Run gcloud auth application-default login for local development. In CI/CD environments, set GOOGLE_APPLICATION_CREDENTIALS to point to a service account key file. If you're running inside Cloud Shell or a GCE instance, the environment credentials are picked up automatically — no extra step needed.

BigQuery quota exceeded

Error: 403 Quota exceeded for quota metric 'queries'

During development, always include a LIMIT clause in your exploratory queries. You can also set max_rows in the toolbox config to cap how many rows any single tool call returns — useful as a guardrail when the agent runs queries autonomously without a specific row limit in the SQL.

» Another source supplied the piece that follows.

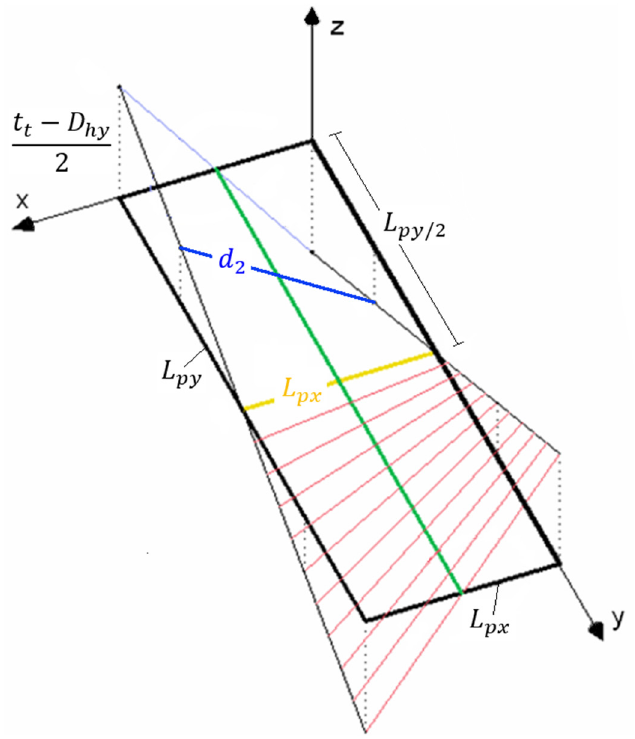
Figure 5. Graphic definition of the generatrix d 2 .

Security Considerations for Production Use

A few principles worth establishing before you connect agents to production databases:

Use read-only credentials by default. Create a dedicated service account with roles/bigquery.dataViewer (or equivalent) for the MCP Toolbox connection. Reserve write access for specific tools that need it, and document why. An agent that can accidentally DELETE production rows is a risk you probably want to avoid.

Scope tools by environment. In your CI pipeline or staging environment, maintain a separate tools.yaml that points to a test dataset. This way, agent-assisted development never accidentally touches production data during a debugging session.

Log tool calls. The MCP Toolbox writes structured logs for each tool invocation. Piping these to Cloud Logging gives you an audit trail — useful when you want to understand what queries the agent ran during a refactoring session.

Where to Start

The lowest-friction entry point: pick one table you query frequently — the one where you always open the console "just to check something" — and add a get-schema tool for it. That single step removes an entire category of context-switching.

For building custom tools on top of the toolbox, the MCP server build guide covers the construction patterns in depth. Once you're comfortable with database reads, expanding to writes — with appropriate guardrails — opens the door to agent-assisted migrations and automated data pipeline monitoring.